Text:
----
At its 45,000-sq-ft manufacturing facility MCP operates with minimal human intervention. Standardized cellular molding systems are supported by servo robots and servodriven decorating and assembly auxiliaries, all designed and integrated in-house.



An Automation Supermodel 
MCP's impeccable molding plant is a picture-perfect supermodel of modern cellular manufacturing technology and systems engineering. Fully sprinklered and air-conditioned, it sports banks of bright Halite lights that are suspended from its towering 50-ft-high ceiling. A 40-ton overhead crane spans the entire length of the glistening epoxy-finished floor below. All 14 of the Husky machines operate with the assistance of three-axis Husky servo robots and other standardized automated auxiliaries. Machine utilities are from overhead. 

All of the systems design and integration work, including robot EOATs, is done in-house at MCP. No manual trimming is performed anywhere in the plant. The entire plant hums along with only one maintenance engineer, who also sets molds and oversees the performance of the automated finishing systems. Its internal scrap rate is less than 1 percent. In 1998, MCP shipped 45.4 million compact assemblies, consisting of about 100 million parts. Customer rejects were .0038 percent. In 1999, customer rejects were zero.
----
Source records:

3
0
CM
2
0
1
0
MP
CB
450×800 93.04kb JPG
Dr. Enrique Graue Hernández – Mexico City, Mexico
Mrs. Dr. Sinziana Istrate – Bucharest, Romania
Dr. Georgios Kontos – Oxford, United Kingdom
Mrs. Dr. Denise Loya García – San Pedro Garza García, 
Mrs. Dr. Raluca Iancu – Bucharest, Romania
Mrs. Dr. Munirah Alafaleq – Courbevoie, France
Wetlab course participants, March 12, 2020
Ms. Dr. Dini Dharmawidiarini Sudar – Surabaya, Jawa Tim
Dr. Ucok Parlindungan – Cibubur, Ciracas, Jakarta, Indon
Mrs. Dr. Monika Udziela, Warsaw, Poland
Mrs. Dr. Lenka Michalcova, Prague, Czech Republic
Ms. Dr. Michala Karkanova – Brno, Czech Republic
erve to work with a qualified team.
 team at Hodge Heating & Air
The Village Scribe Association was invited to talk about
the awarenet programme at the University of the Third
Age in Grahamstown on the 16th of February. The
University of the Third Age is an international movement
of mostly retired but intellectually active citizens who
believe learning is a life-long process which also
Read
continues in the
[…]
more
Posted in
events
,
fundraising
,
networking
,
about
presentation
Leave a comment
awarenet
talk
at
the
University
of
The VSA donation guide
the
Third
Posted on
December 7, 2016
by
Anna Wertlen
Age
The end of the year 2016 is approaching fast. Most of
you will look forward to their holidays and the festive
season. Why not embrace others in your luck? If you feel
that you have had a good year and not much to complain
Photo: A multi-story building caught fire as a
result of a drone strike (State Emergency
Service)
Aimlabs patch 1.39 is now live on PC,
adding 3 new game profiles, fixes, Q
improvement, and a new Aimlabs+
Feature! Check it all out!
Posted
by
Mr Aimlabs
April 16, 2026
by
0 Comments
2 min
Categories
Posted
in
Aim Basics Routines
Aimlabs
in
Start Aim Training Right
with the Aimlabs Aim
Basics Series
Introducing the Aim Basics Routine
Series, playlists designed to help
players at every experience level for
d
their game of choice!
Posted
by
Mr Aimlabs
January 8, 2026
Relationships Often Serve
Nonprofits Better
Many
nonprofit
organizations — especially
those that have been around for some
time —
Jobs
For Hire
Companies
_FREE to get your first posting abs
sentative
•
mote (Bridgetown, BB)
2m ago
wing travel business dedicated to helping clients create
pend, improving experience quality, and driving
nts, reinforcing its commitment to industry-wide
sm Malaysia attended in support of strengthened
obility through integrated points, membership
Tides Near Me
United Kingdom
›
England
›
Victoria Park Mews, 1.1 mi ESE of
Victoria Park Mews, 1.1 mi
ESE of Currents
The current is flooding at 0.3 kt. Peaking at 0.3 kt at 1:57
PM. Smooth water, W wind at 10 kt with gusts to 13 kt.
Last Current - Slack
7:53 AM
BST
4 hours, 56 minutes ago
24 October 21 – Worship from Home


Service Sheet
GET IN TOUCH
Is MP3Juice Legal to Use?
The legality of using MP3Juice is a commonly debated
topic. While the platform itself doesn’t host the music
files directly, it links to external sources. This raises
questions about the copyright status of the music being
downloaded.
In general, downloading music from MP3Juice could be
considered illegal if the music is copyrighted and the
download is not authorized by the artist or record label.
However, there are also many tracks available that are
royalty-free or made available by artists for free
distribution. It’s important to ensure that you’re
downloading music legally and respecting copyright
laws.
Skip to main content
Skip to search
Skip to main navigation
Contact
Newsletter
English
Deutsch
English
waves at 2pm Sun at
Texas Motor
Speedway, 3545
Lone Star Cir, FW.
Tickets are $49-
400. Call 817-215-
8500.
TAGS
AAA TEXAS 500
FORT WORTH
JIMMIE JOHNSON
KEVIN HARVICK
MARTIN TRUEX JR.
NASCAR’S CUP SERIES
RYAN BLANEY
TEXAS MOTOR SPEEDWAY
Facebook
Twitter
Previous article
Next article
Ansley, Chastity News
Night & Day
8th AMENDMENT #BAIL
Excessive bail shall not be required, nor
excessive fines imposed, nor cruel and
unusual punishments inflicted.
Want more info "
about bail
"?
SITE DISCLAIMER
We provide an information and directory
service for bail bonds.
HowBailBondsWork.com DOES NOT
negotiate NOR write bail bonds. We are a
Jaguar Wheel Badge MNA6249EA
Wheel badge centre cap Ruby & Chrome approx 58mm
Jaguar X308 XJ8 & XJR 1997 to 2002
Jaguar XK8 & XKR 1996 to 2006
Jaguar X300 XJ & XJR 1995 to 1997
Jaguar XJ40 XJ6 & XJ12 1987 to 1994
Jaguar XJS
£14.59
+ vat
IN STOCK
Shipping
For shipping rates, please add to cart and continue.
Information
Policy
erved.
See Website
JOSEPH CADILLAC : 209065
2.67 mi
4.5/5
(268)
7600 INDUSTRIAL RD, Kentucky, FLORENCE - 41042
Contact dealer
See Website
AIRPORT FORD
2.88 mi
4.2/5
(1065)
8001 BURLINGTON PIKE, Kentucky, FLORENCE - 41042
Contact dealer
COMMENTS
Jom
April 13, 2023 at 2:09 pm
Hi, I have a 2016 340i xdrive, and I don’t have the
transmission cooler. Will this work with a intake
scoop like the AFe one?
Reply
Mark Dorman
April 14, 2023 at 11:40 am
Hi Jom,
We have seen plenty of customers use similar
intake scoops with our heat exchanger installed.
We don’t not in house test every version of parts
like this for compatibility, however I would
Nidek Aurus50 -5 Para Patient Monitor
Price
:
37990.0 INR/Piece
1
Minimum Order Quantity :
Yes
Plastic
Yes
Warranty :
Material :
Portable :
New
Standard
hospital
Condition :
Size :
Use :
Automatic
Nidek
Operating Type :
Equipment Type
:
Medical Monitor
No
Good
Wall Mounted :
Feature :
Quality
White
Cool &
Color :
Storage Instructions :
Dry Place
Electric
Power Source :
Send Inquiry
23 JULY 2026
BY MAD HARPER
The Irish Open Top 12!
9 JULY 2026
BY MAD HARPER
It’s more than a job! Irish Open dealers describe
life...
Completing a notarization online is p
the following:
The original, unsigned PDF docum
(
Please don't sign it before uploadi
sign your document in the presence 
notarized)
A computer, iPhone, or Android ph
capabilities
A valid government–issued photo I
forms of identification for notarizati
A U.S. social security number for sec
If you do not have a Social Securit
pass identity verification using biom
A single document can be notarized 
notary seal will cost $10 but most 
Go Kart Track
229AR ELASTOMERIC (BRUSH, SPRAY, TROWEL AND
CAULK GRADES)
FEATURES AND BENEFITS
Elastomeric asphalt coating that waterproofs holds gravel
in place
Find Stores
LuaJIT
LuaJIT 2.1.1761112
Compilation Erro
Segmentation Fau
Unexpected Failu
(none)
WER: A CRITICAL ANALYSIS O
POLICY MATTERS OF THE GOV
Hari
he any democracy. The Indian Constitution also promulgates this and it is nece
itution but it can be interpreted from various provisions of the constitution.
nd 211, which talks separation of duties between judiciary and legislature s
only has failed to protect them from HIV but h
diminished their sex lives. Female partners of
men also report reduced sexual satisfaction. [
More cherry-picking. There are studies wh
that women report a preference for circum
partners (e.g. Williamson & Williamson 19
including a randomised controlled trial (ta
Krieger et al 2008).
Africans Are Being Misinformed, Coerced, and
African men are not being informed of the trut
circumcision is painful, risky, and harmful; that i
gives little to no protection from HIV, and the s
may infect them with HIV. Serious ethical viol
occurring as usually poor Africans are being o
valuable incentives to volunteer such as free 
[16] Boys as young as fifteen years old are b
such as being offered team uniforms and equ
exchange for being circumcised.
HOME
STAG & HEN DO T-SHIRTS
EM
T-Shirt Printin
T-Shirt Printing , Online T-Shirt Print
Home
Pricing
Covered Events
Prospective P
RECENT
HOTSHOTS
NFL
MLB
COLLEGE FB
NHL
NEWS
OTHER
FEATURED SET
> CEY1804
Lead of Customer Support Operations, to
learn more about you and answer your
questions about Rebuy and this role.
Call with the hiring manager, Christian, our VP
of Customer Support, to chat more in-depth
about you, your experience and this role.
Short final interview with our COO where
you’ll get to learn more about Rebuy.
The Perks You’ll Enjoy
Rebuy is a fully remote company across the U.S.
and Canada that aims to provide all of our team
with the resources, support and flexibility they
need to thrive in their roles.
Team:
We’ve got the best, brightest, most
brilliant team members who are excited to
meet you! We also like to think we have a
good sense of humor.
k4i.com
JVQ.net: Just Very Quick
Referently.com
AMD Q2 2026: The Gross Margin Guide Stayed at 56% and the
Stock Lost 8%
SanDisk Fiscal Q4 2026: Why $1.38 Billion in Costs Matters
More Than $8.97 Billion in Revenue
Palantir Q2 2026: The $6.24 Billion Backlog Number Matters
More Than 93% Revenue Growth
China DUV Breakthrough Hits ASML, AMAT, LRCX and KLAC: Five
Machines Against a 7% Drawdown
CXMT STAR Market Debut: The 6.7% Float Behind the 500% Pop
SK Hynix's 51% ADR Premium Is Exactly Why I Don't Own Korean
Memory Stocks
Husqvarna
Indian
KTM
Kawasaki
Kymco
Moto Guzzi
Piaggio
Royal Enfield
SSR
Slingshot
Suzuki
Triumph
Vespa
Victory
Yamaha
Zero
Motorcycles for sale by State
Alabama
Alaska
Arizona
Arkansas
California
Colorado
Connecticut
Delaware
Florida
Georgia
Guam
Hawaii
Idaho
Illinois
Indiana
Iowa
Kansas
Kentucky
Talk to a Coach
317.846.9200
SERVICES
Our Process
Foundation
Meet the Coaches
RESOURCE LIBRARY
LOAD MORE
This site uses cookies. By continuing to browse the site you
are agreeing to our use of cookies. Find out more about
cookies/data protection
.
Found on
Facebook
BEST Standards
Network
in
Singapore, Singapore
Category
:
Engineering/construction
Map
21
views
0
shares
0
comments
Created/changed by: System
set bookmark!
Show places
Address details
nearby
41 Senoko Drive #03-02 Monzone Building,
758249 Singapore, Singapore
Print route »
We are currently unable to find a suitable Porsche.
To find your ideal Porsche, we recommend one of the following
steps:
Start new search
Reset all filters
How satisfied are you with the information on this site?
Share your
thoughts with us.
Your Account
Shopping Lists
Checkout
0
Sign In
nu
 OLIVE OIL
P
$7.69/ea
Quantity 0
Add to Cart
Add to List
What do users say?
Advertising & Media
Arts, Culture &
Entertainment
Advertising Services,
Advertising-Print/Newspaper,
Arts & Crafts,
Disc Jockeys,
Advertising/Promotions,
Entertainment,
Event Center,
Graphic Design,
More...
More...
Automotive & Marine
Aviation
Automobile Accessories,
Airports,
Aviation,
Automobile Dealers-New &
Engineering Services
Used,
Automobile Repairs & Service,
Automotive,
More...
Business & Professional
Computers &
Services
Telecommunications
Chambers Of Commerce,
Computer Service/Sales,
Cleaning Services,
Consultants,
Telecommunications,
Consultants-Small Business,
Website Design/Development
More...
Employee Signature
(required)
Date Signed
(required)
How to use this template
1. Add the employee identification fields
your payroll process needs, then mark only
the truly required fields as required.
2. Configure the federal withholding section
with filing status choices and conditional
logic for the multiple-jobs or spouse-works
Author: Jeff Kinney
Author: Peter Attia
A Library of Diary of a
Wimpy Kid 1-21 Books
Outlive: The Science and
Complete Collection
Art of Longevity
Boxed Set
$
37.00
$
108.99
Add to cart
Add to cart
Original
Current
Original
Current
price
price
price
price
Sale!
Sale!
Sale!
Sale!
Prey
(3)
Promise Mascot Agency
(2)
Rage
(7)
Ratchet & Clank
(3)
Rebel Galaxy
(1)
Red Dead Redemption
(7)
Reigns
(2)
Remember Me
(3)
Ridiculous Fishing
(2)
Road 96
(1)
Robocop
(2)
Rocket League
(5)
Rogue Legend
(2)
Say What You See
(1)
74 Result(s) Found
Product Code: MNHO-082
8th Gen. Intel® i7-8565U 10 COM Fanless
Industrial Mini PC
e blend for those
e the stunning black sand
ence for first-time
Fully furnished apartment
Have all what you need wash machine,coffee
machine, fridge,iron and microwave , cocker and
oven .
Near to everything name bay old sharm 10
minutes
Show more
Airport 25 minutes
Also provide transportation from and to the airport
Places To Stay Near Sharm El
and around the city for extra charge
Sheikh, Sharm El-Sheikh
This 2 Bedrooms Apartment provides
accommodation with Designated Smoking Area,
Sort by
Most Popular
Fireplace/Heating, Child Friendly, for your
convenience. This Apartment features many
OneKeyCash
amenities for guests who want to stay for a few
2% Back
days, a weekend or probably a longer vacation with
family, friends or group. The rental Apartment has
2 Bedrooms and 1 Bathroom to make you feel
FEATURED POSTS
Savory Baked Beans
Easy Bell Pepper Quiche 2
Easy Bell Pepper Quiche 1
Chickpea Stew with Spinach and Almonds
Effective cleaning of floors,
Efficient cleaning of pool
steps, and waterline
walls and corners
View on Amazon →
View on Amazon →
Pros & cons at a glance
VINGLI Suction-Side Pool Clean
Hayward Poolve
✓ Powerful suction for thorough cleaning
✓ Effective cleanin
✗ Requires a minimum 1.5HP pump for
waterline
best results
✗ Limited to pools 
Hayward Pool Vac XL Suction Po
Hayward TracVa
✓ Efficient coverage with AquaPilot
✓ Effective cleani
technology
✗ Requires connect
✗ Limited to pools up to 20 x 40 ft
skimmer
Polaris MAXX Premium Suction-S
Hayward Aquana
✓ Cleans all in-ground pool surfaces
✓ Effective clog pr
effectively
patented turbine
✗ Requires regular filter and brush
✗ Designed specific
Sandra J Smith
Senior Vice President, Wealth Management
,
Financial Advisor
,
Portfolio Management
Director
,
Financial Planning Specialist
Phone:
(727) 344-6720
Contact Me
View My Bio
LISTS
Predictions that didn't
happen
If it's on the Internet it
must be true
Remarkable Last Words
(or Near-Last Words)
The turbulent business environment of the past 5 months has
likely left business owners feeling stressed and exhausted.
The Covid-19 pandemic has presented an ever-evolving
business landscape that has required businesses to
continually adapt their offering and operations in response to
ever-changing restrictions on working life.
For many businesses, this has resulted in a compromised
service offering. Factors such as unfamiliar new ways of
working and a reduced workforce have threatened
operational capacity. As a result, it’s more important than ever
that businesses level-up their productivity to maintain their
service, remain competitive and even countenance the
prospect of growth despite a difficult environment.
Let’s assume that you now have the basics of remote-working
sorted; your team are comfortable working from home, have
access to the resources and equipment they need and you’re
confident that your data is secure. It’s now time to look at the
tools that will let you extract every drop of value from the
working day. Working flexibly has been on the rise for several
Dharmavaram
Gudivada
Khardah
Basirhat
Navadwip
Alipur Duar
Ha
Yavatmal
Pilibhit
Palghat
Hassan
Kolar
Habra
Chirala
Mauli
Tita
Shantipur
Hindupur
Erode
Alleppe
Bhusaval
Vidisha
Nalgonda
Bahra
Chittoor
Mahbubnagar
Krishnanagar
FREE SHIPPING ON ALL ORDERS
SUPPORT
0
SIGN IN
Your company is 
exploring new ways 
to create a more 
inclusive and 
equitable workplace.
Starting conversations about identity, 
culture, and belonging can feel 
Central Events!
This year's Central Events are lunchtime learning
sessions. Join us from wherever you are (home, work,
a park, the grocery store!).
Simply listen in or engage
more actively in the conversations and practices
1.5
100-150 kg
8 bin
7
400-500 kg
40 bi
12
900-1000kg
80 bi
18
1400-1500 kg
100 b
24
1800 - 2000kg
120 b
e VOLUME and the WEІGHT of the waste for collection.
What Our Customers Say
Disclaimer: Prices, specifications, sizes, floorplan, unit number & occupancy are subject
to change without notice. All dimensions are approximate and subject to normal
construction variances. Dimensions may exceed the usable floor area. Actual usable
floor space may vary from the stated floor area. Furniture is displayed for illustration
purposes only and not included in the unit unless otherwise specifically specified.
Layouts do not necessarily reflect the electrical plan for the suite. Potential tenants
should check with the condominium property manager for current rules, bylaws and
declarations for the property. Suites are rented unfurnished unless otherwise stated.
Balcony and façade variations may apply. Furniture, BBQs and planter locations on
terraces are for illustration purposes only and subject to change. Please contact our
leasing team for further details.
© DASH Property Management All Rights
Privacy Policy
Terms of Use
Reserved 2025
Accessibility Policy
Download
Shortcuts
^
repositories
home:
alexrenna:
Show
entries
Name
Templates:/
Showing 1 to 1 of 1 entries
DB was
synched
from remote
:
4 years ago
----
Problem set:
- a) Summarize the text about MCP's molding plant in two sentences.
- b) Continue the text about MCP's molding plant after its final sentence.

Answers below:
- a) MCP's 45,000-sq-ft molding plant runs with minimal human intervention, with all 14 Husky machines assisted by three-axis Husky servo robots and other standardized automated auxiliaries, and all systems design and integration done in-house. The plant needs only one maintenance engineer, its internal scrap rate is under 1 percent, and customer rejects fell from .0038 percent in 1998, when MCP shipped 45.4 million compact assemblies, to zero in 1999.

- b)
A highlight of the cellular multimolding systems running at MCP is a third-generation cell for compacts built around a 500-ton, two-barreled multimolding machine. The machine runs a sophisticated 36-cavity hot runner family mold for producing snapfit lenses, covers, and bases that are automatically assembled, hot stamped, and packaged in the cell. In another single-machine cell, mirrors are automatically glued into molded compacts with cold-melt and hot-melt adhesives. The lenses, covers, and bases are molded in a six-cavity family mold. Covers are automatically hot stamped at an automated rotary station. 

Yet another cell bears witness to MCP's proficiency in adapting to new manufacturing technologies. Working with gas-assist systems supplier Bauer Plastics Technology Group, MCP developed the cell to mold handles for a new type of plastic cup that reportedly has been well received in the marketplace. MCP cores out the PP handles using gas assist to reduce part weight and cycle times. Then it overmolds them with TPE on another machine in the cell. 

MCP's plant is a work in progress. This two-press cell is designed to manufacture makeup compacts. The compacts consist of snapfit lenses, covers, and bases that are automatically molded in two materials, assembled, and decorated. It replaced a three-machine cell.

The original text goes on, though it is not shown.